Data in this exercise:

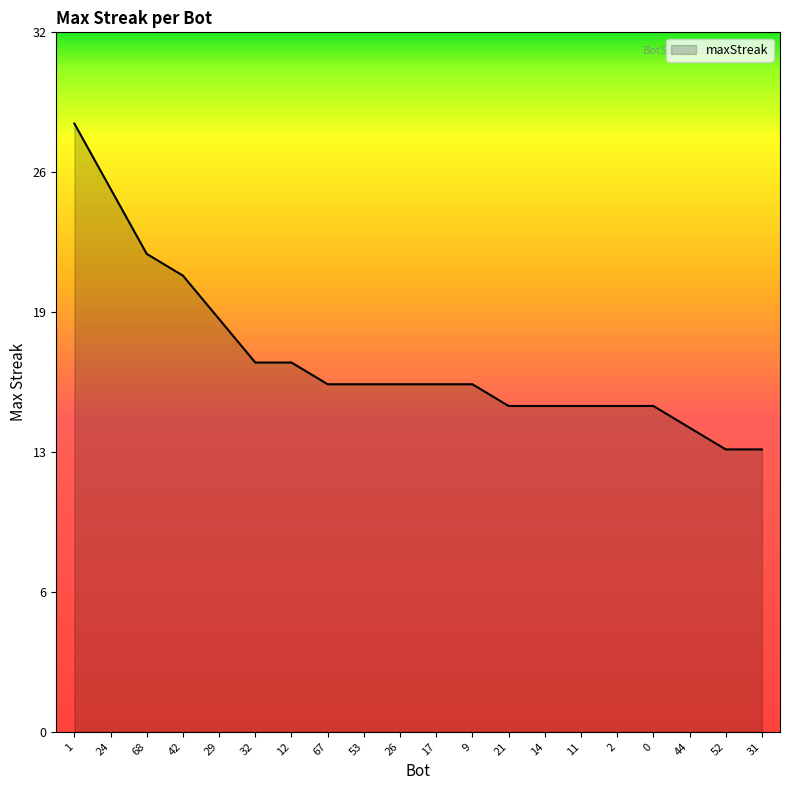

Does the chart display data point markers on the line(s)?

No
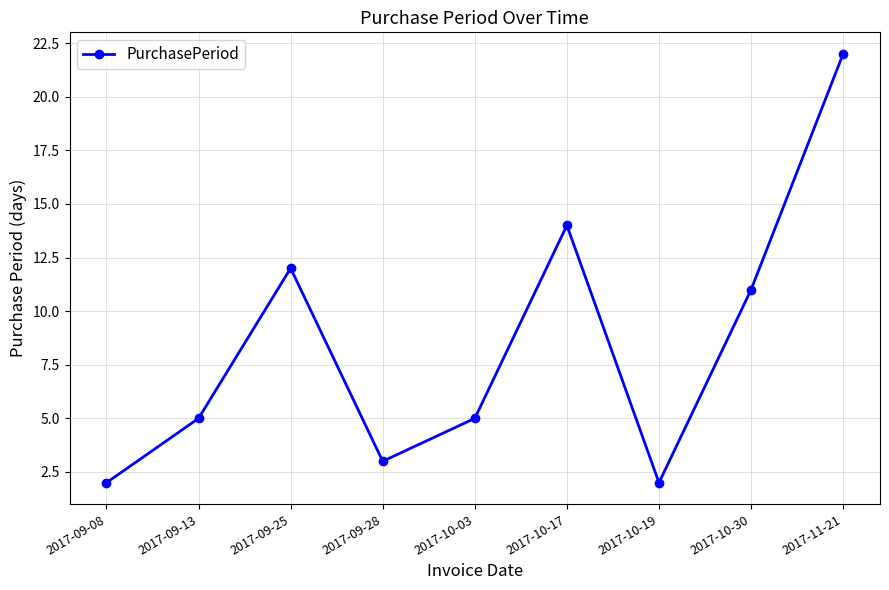

Count the number of categories in the chart.

9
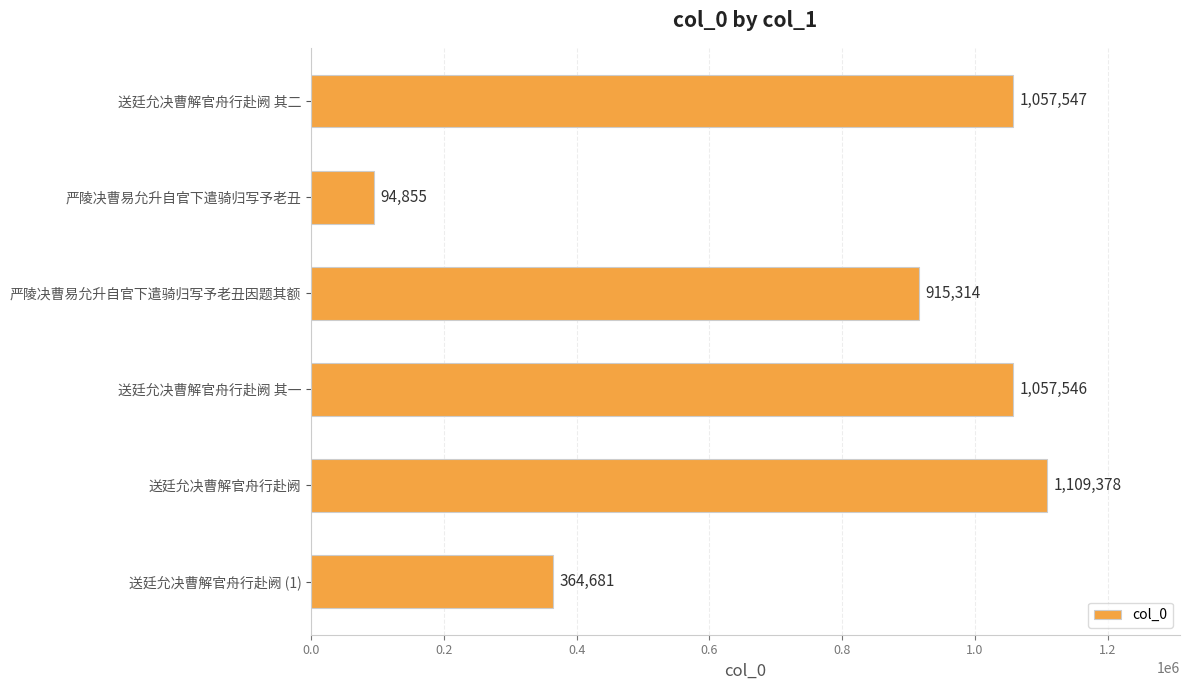

What is the minimum value shown in the chart?

94855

What needs to be done:
Rewrite the material above with every "chart" changed to "graph" and nothing else altered. Omit the pictures from your version.

Response to this exercise:
Does the graph display data point markers on the line(s)?

No

Count the number of categories in the graph.

9

What is the minimum value shown in the graph?

94855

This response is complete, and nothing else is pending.